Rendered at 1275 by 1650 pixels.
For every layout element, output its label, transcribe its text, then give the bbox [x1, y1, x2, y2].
.....
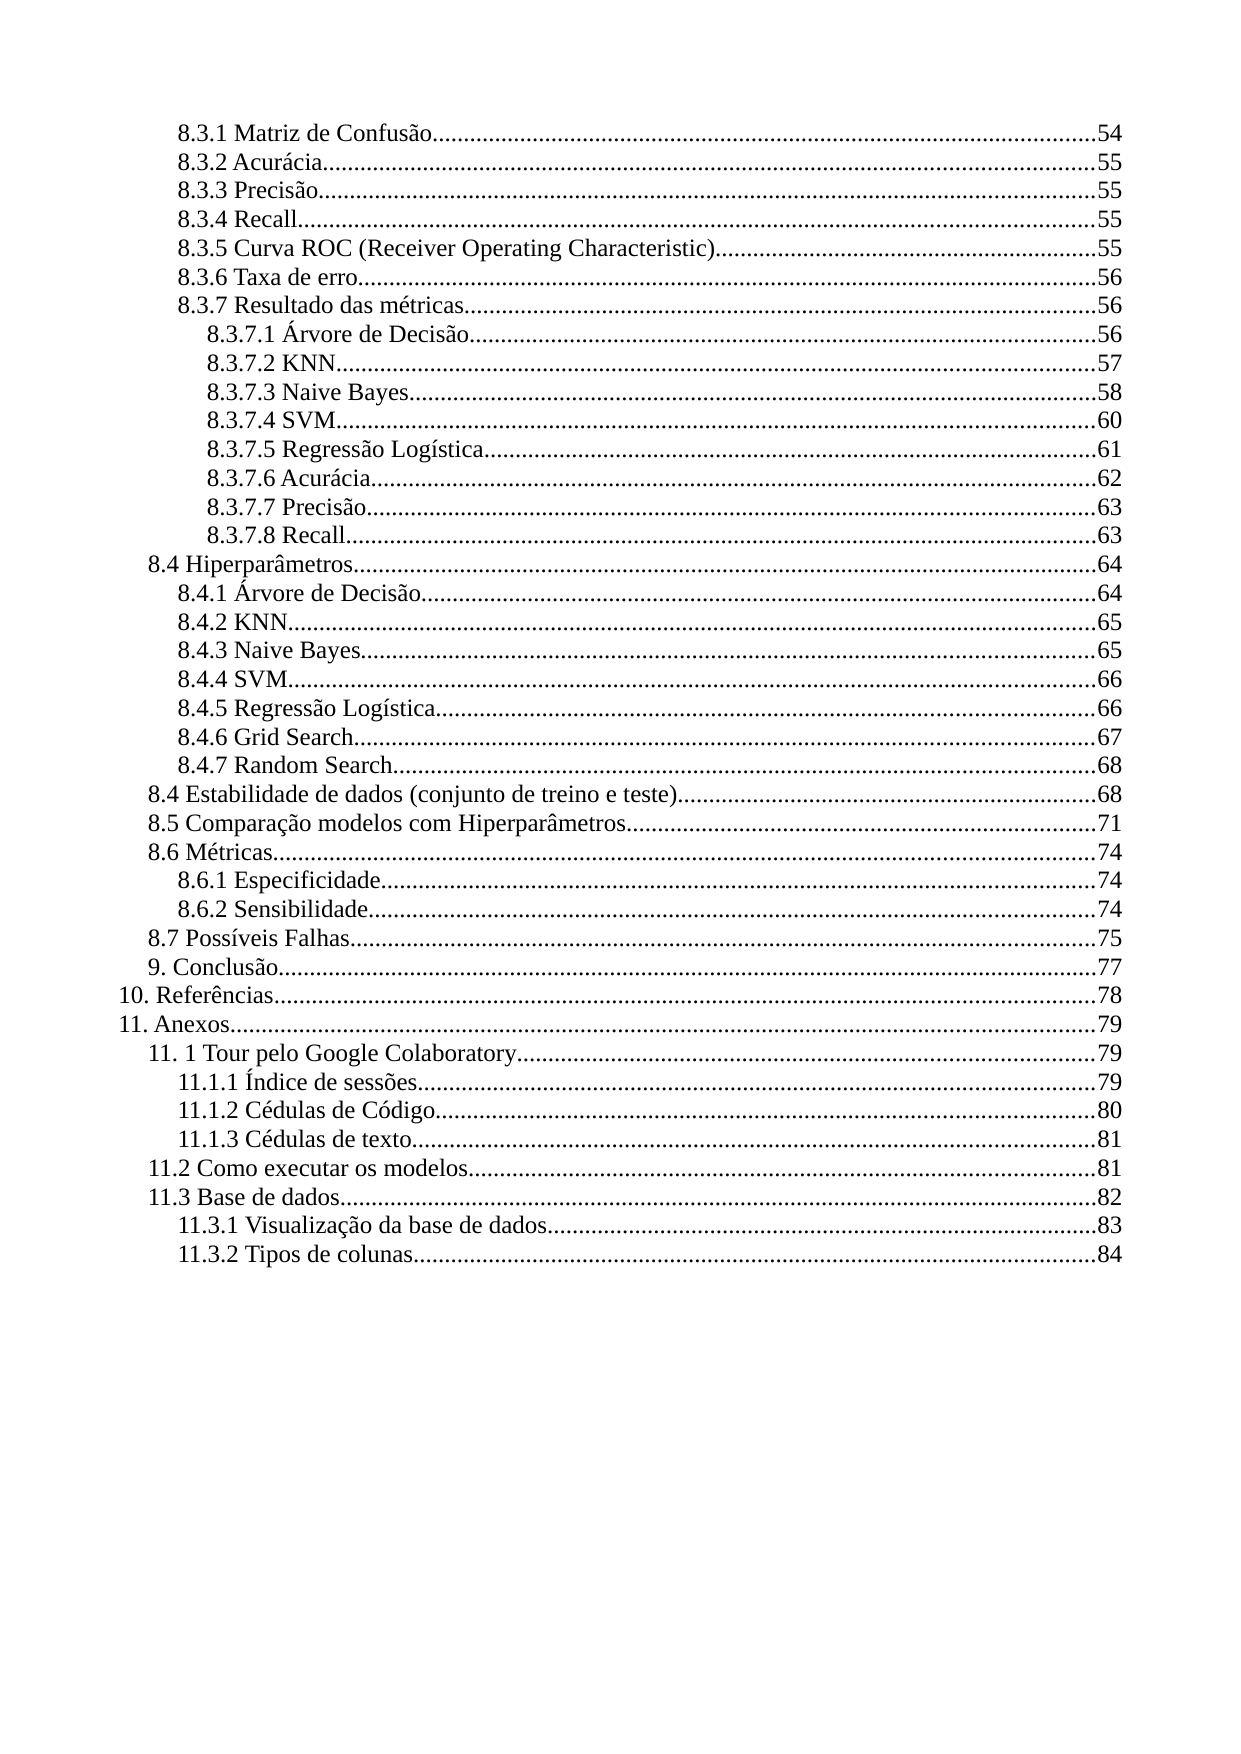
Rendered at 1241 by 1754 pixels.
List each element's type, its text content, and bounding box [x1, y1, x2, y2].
.....
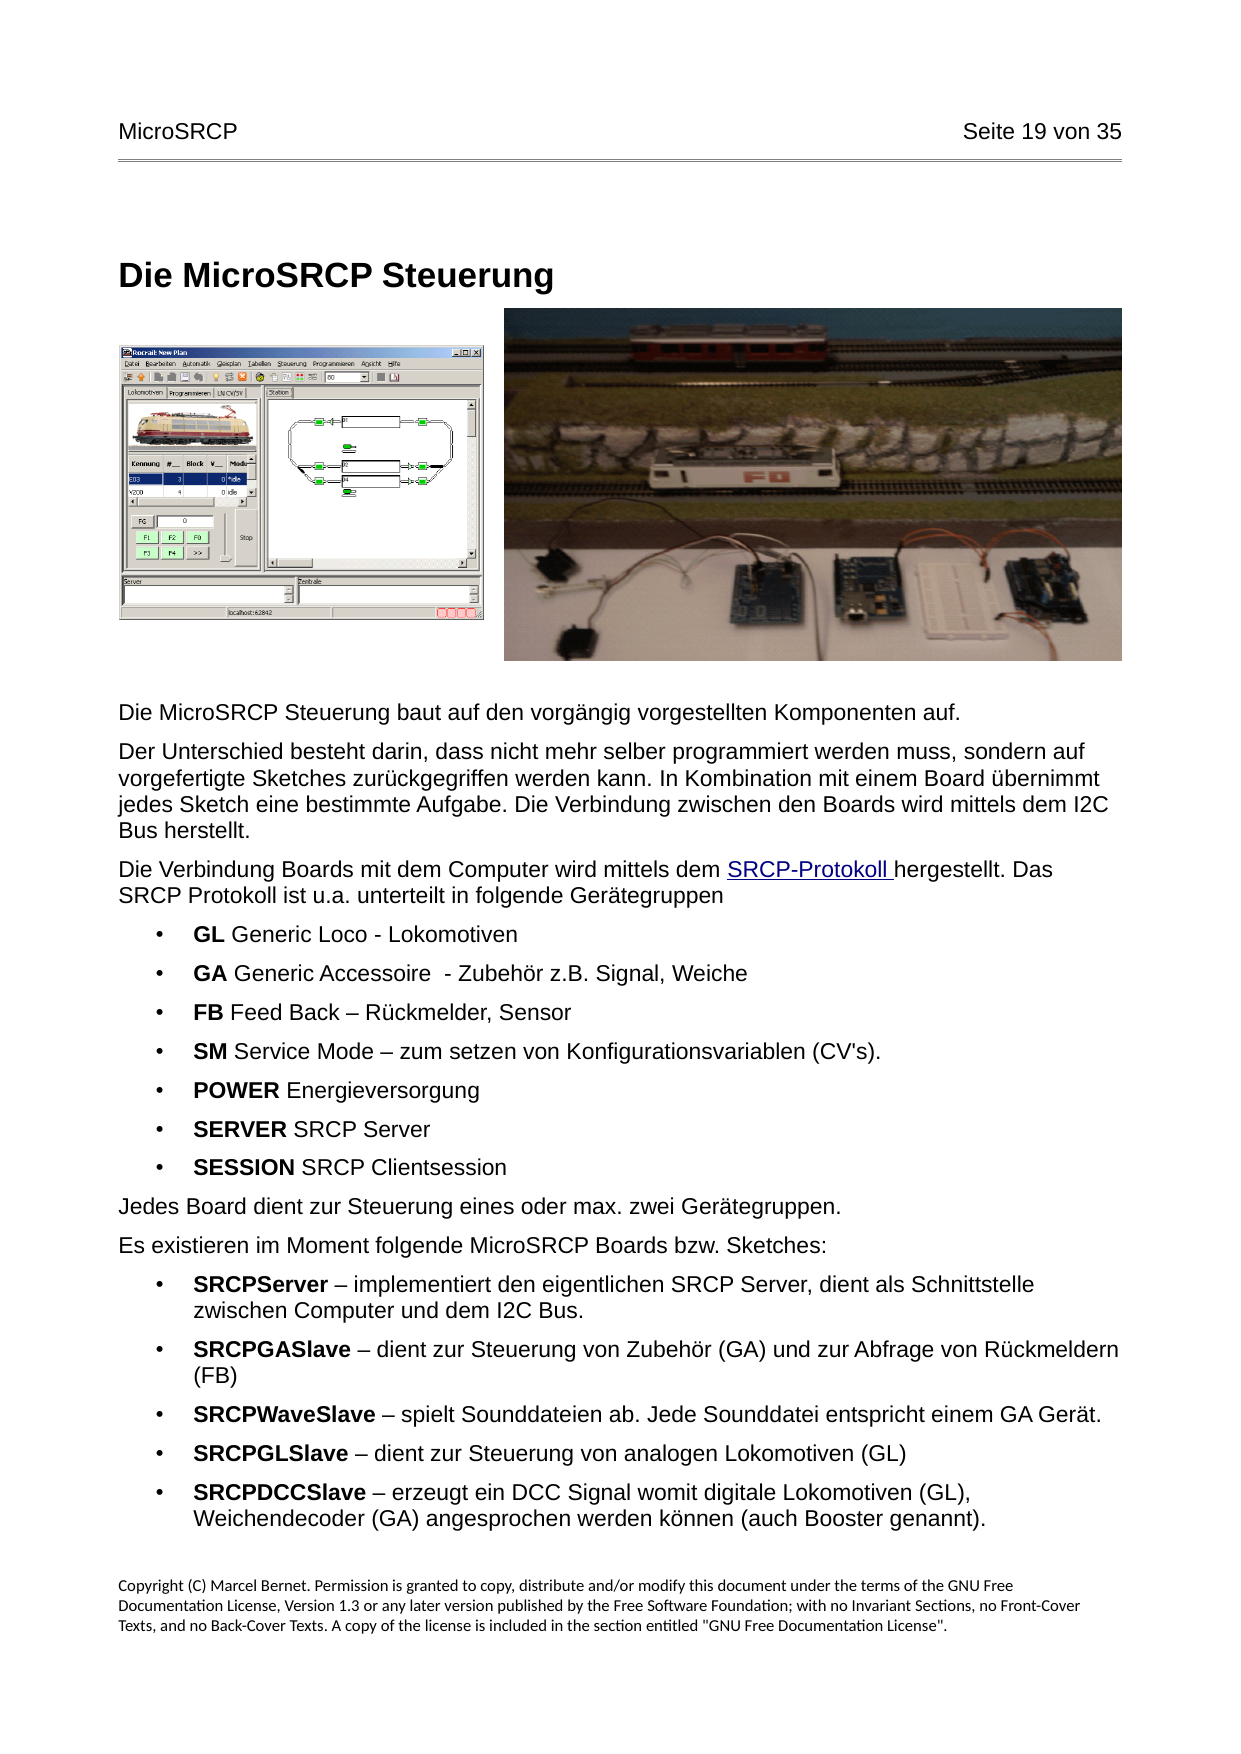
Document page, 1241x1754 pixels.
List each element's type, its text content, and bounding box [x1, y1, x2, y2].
.....
*SHORT EXERCISE*. Could you echo, word for word, the stretch of the entries from the line containing "Rendered at 1275 by 1650 pixels." through the line containing "For every layout", both of those lines included?

*FINAL RESULT*.
Rendered at 1275 by 1650 pixels.
For every layout element, output its label, transcribe its text, then give the bbox [x1, y1, x2, y2].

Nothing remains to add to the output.